Characters for historical fiction are created in the same way as for any other genre, i.e: with a major characteristic or trait, but must be made relevant and connected to the period in which they live. Don’t judge the past by modern standards. Balance your characters with good points and a flaw, which could lead to them making them a mistake about their decision in life and for which the reader will feel sympathy or admiration for them. Always remember the historical mindset. To make characters believable, they must act as if they are contemporary to that time and place. For instance, they might not know that a war is looming even if the reader does. Anything they are planning might have a poignant threat of hope and interest but possible devastation to it. So long as their motivation is clear and the world in which they exist is a living breathing place, the reader will accept attitudes and actions they never would in their own. It helps to read contemporary novels of the period if you can, to get the feel of behaviour, problems and concerns, attitude and speech. And you naturally have to put words into their mouths, so carefully check the language of that period.

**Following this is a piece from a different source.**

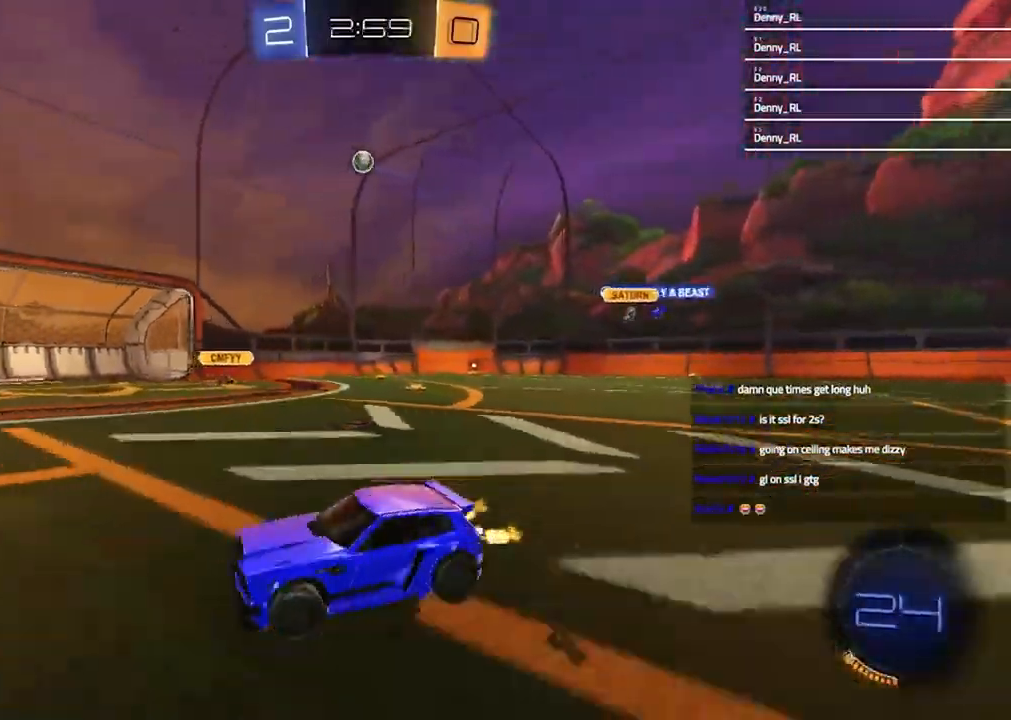
{"buttons": ["R2"], "left_stick": "up-right", "right_stick": "center", "events": [[267, "left_stick", "up-right"]]}
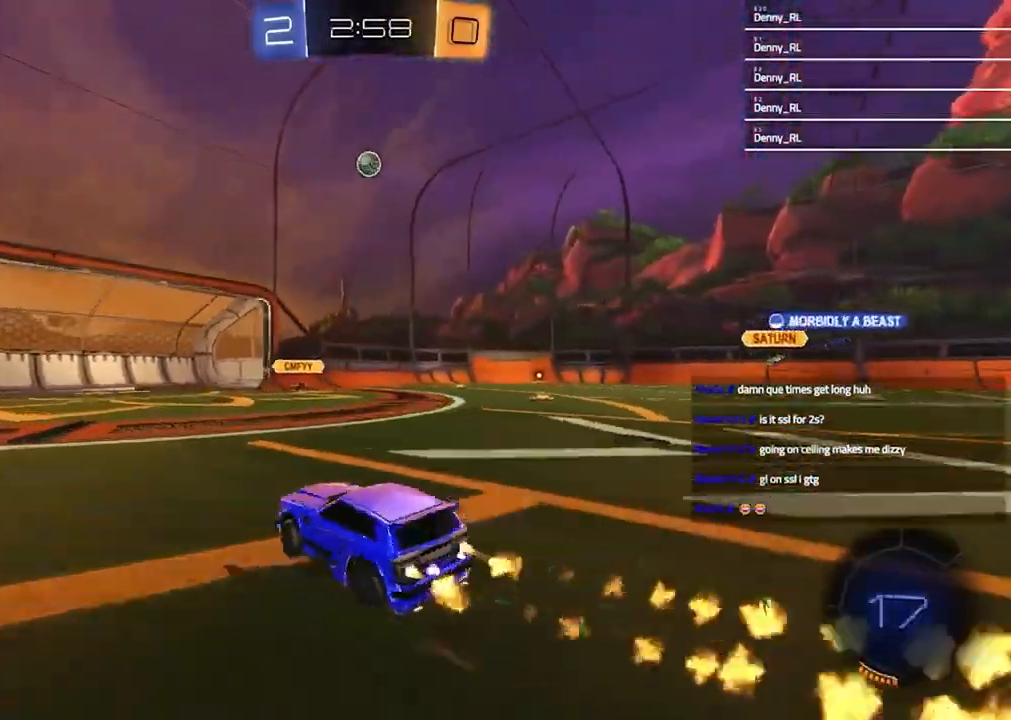
{"buttons": ["R2"], "left_stick": "center", "right_stick": "center", "events": [[67, "left_stick", "center"], [200, "left_stick", "left"], [400, "left_stick", "center"]]}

Some characters of the less salubrious kind if it’s a gritty historical, could be guilty of prejudice, prostitution, cruelty or whatever, for which the reader will feel no respect. We live in a world with certain demands of political correctness and moral requirements. Our society disapproves of prejudice and bigots, racialism, chauvinism, sexism, provincialism. Remember your characters are people of their own times who may accept some of these issues. You must allow them to act according to their own standards, not yours. Don’t pass judgment on them by making excuses or being dismissive. Don’t apologize for their mistakes and don’t attempt to make them all into free thinkers who are ahead of their times. You have to be able to see the story from their perspective, even if it offends you. And if they are more of a villain to a mistaken hero, they’ll pay the cost for their dreadful behaviour.

Should you use real historical figures? A novel about a famous historical figure may feel quite exciting and good to write. However, can the facts of their life be changed and fiction added? Can you have a woman marry if in reality she actually remained single or was captured and threatened? Could your hero live in Scotland when he never left London? Are you free to change these characters and the way they lived, simply because they are dead? It is essential that you make it plain that you are adding fiction to the story of your chosen historical figure. You’re saying - What if she was able to free herself/marry/live elsewhere, survive, or whatever. Wouldn’t that have been better for her? Sometimes you are short of knowledge and have to guess what she did and why, so make that clear too. The concern is, do these historical people or their descendants still have rights? In theory they do, but if it suits the story you are writing to give them a safer or more interesting life, make sure that you do it well. Do it badly and the critics will slay you as being inaccurate, sloppy & anachronistic.

A less well known figure may seem easier to write about but not as interesting. But using real historic figures can be difficult and inflexible, making you feel constrained by the facts and details you can’t find an answer to. Readers too have their own perception of these real historical figures, sometimes wrong ones. If you feel it might be a problem to develop them in a way to suit your story, it could be much more fun to be imaginative and create your own historical figures. You could instead use genuine ones as secondary characters. In the end there are no set rules. It’s up to you.